The full 31 page filing is available over at Scribd, and it’s truly a baffling document. If this document is to be believed then Apple doesn’t think they deserve to be punished at all (seriously, they argue that they didn’t violate anti-trust law).
Instead Apple describes the proposed settlement as draconian:
Plaintiffs’ proposed injunction is a draconian and punitive intrusion into Apple’s business, wildly out of proportion to any adjudicated wrongdoing or potential harm. Plaintiffs propose a sweeping and unprecedented injunction as a tool to empower the Government to regulate Apple’s businesses and potentially affect Apple’s business relationships with thousands of partners across several markets. Plaintiffs’ overreaching proposal would establish a vague new compliance regime—applicable only to Apple—with intrusive oversight lasting for ten years, going far beyond the legal issues in this case, injuring competition and consumers, and violating basic principles of fairness and due process. The resulting cost of this relief—not only in dollars but also lost opportunities for American businesses and consumers—would be vast.

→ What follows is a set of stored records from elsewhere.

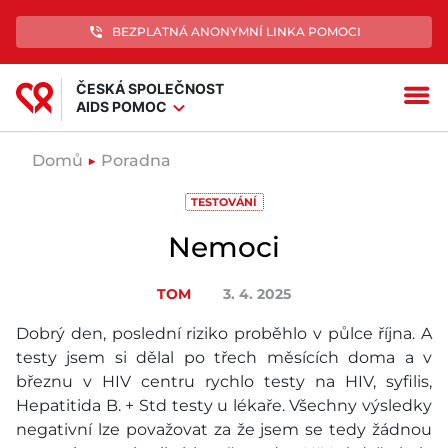
phone_in_talk
BEZPLATNÁ ANONYMNÍ LINKA POMOCI
ČESKÁ SPOLEČNOST
menu
expand_more
AIDS POMOC
Domů
▶
Poradna
TESTOVÁNÍ
Nemoci
TOM
3. 4. 2025
Dobrý den, poslední riziko proběhlo v půlce října. A
testy jsem si dělal po třech měsících doma a v
březnu v HIV centru rychlo testy na HIV, syfilis,
Hepatitida B. + Std testy u lékaře. Všechny výsledky
negativní lze považovat za že jsem se tedy žádnou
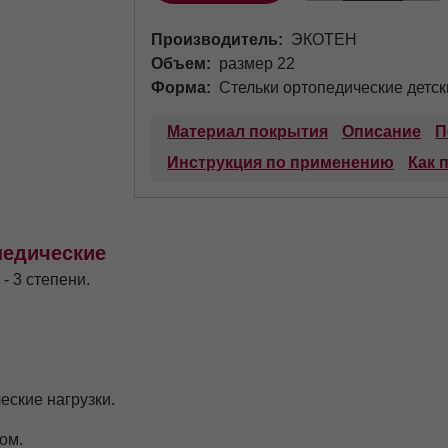
Производитель
ЭКОТЕН
Объем
размер 22
Форма
Стельки ортопедические детск
Материал покрытия
Описание
П
Инструкция по применению
Как 
педические
- 3 степени.
еские нагрузки.
ом.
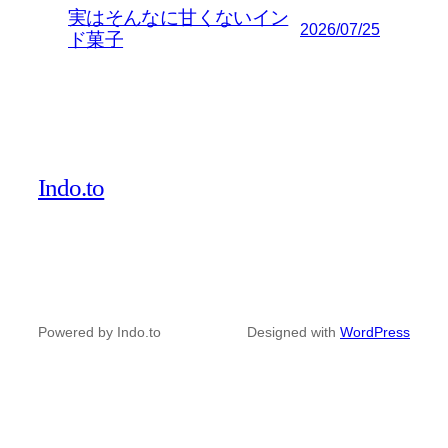
実はそんなに甘くないイン
2026/07/25
ド菓子
Indo.to
Powered by Indo.to
Designed with
WordPress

Apparently Apple believes that this is all the punishment that is necessary:
- (1) reasonable limitations on Apple’s abilityto share information (akin to the publishers’ consent decrees
- (2) a prohibition, tracking the publishers’ consent decrees, on retail price MFNs in agreements with the publisher defendants
- (3) reasonable antitrust training obligations for Apple, lasting a reasonable term. No further relief can be justified under the legal standard governing antitrust injunctions or the Constitution.
That is a far cry from the proposed settlement, which includes provisions for an end to all agency deals, a 10 year anti-trust monitor to watch Apple for further shenanigans, and a final clause that would require Apple to let Amazon, Kobo, et al add links from inside their apps that led to their ebookstores.

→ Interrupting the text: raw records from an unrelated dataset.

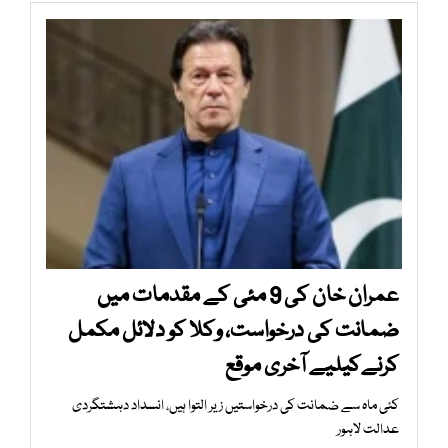
عمران خان کی 9 مئی کے مقدمات میں
ضمانت کی درخواست، وکلا کو دلائل مکمل
کرنےکیلیے آخری موقع
کئی ماہ سے ضمانت کی درخواستیں زیر التوا ہیں، انسداد دہشتگردی
عدالت لاہور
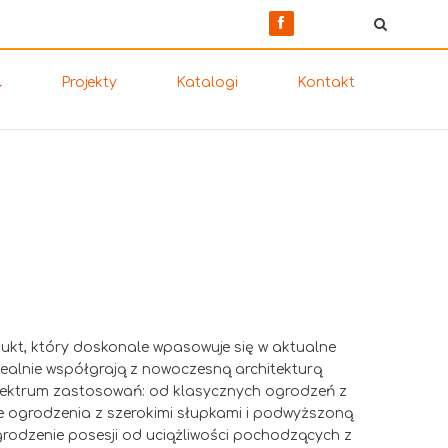
Projekty
Katalogi
Kontakt
kt, który doskonale wpasowuje się w aktualne
dealnie współgrają z nowoczesną architekturą
pektrum zastosowań: od klasycznych ogrodzeń z
e ogrodzenia z szerokimi słupkami i podwyższoną
rodzenie posesji od uciążliwości pochodzących z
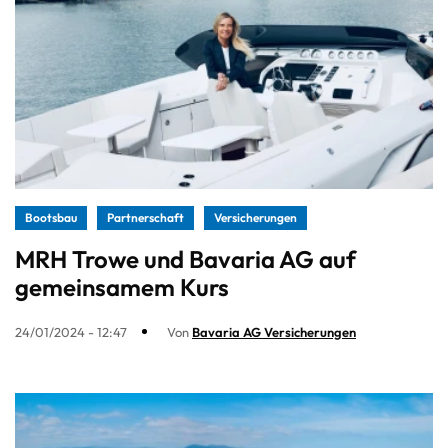
Bootsbau
Partnerschaft
Versicherungen
MRH Trowe und Bavaria AG auf
gemeinsamem Kurs
24/01/2024 - 12:47
Von
Bavaria AG Versicherungen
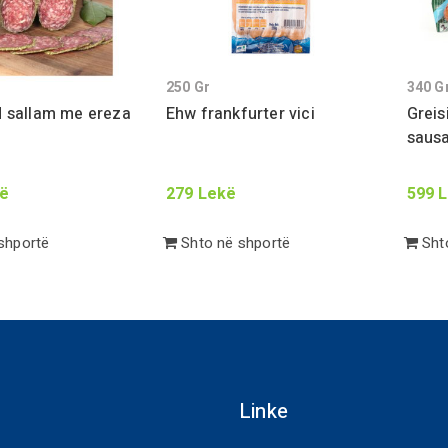
250
Gr
340
G
 sallam me ereza
Ehw frankfurter vici
Greis
saus
ë
279
Lekë
599
L
shportë
Shto në shportë
Shto
Linke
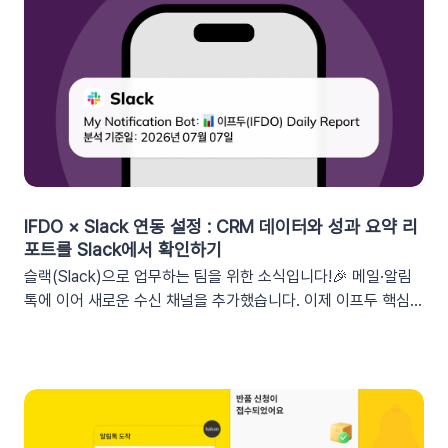
IFDO × Slack 연동 설정 : CRM 데이터와 성과 요약 리
포트를 Slack에서 확인하기
슬랙(Slack)으로 업무하는 팀을 위한 소식입니다!🎉 메일·알림
톡에 이어 새로운 수신 채널을 추가했습니다. 이제 이프두 핵심
지표 요약 리포트를 슬랙 채널로도 받아보실 수 있습니다🥳1. 이
프두 요약 리포트란?사이트의 핵심 성과를 매일, 매주, 매월 단위
로 요약해 원하는 채널로 받아볼 수 있는 기능입니다. 주요 지표:
커머스, 트래픽, 회원 데이터, 인앱 메시지 및 푸시 메시지 성과
등기존 발송 방식: 알림톡, 이메일신규 추가: 슬랙(Slack) 메시지
2. 쇼핑몰 운영, 슬랙(Slack) 리포트 연동이 좋은 이유실시간 성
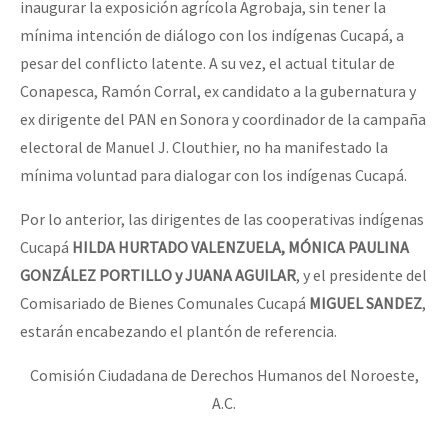
inaugurar la exposición agrícola Agrobaja, sin tener la
mínima intención de diálogo con los indígenas Cucapá, a
pesar del conflicto latente. A su vez, el actual titular de
Conapesca, Ramón Corral, ex candidato a la gubernatura y
ex dirigente del PAN en Sonora y coordinador de la campaña
electoral de Manuel J. Clouthier, no ha manifestado la
mínima voluntad para dialogar con los indígenas Cucapá.
Por lo anterior, las dirigentes de las cooperativas indígenas
Cucapá
HILDA HURTADO VALENZUELA, MÓNICA PAULINA
GONZÁLEZ PORTILLO y JUANA AGUILAR
, y el presidente del
Comisariado de Bienes Comunales Cucapá
MIGUEL SANDEZ
,
estarán encabezando el plantón de referencia.
Comisión Ciudadana de Derechos Humanos del Noroeste,
A.C.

I do have to wonder whether Apple was watching the same trial I was watching, or if Apple had read the ruling, or even if Apple had bothered to read the original indictment. I mean, even the judge thought Apple was probably guilty based on just the initial filings, and she has a legal duty to be impartial.
It is my estimation that the settlement proposed by the DOJ this morning was probably the best offer Apple was going to get. Judge Cote has the authority to order a much more severe punishment. And given Apple’s intransigence I think she might do just that. The punishments could start with fines significantly higher than the ones paid by the settling publishers, but that’s just the beginning.
Judge Cote could decide to order Apple to sell off iBooks in order to make sure the conspiracy does not recur, but that’s not all she can do. The judge might even order Apple to sell off the entire content division: iBooks, iTunes, and everything.
Splitting up companies is a common anti-trust punishment, one which dates back to Standard Oil. Judge Cote might decide that Apple’s intransigence necessitated hitting Apple with an even bigger stick and the biggest stick would be to make Apple give up control of their music, video, ebook, and periodical division.
This last option is a little crazy, I will admit, but it’s not impossible.